Secondly, it was so great to be doing REAL work again. Aside from a few days of work I put in for my most recent boss, Scott, last summer and the occasional research project from my attorney friend, Karol, I haven't done anything substantive since quitting work to attend law school full time in 2006. Except for a few rare classes, law school heavy on theory and light on useful, practical information.
The particular case I was working on for Renee involves a man rendered a paraplegic when a garbage truck overturned and pinned him underneath (all while he was conscious). I worked on it back in 1995. The case has now turned into an insurance bad faith action and my job is to pull together the evidence to show the damages (medical and economic) suffered by the client. This is no small job as he has nearly 200 medical providers when you add up the hospitals, rehabilitation facilities, ambulances, laboratories, radiologists, etc. that have treated him for the past 15 years. (Yes, a legal case is like a slow, lumbering elephant - there really isn't any such thing in reality as "swift justice" and certainly not when a case involves an insurance company who is trying to get out of paying what is owed under a policy).

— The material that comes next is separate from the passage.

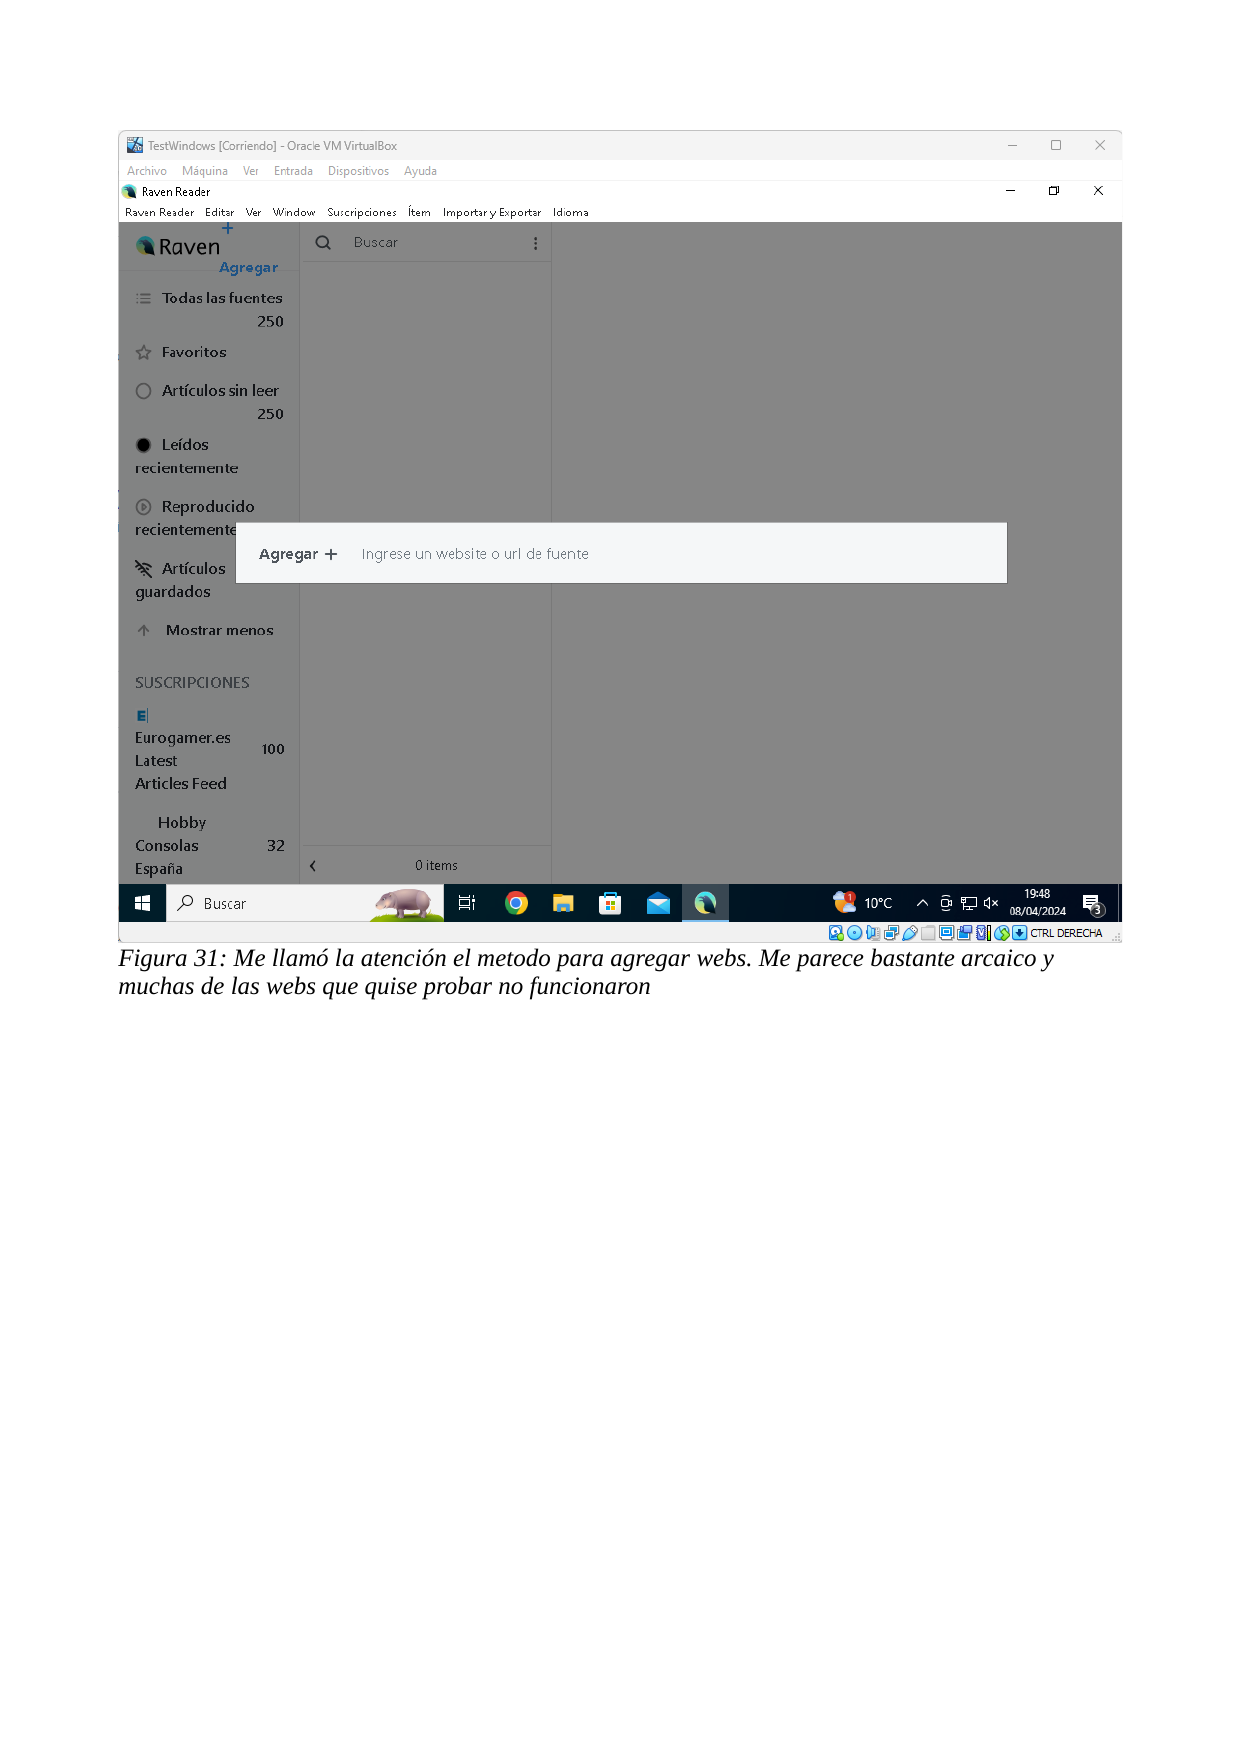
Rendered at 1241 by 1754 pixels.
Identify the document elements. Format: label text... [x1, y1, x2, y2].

text Figura 31: Me llamó la atención el metodo para agregar webs. Me parece bastante arcaico y muchas de las webs que quise probar no funcionaron [118, 943, 1122, 1000]
picture [118, 130, 1123, 943]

Finally, Renee and Steve wanted me to come back down over the summer and continue to work on the file, because it'll take that long to really gather the evidence I'm responsible for gathering. However, I needed to do an externship for credit this summer so that I can graduate in December. (An externship is like an internship one does at a 501(c)(3) nonprofit, or a governmental agency, for no pay - i.e., public service - in exchange for academic credit from the law school.) Well, on the way back from a hearing on Oklahoma City, they stopped by the courthouse in Tulsa and talked a judge they admire into hiring me.
I am so excited. The judge has several death penalty trials coming up, including one on remand from the Oklahoma Supreme Court, and a tax fraud case against the former insurance commissioner of Oklahoma, who was allegedly taking money from insurance companies in Texas. To top it off, the Judge had an article published in a legal journal where she did a comparative study of the death penalty in the United States and its abolition in South Africa. And I just wrote a comparative paper on the death penalty in the United States and its abolition in Europe. That the judge and I have similar interests just makes it that much more exciting.
So, I'll be in Tulsa this coming summer, working in my externship for the judge, and for Renee and Steve on the side, drinking cherry limeade slushies from Sonic and Tropical Sno to survive the heat. Of course, any of my friends are welcome to come visit me - the thunderstorms put on quite a show and are worth seeing at least once in a lifetime. They are spectacular and were actually one of the things I liked about Tulsa when I lived there before.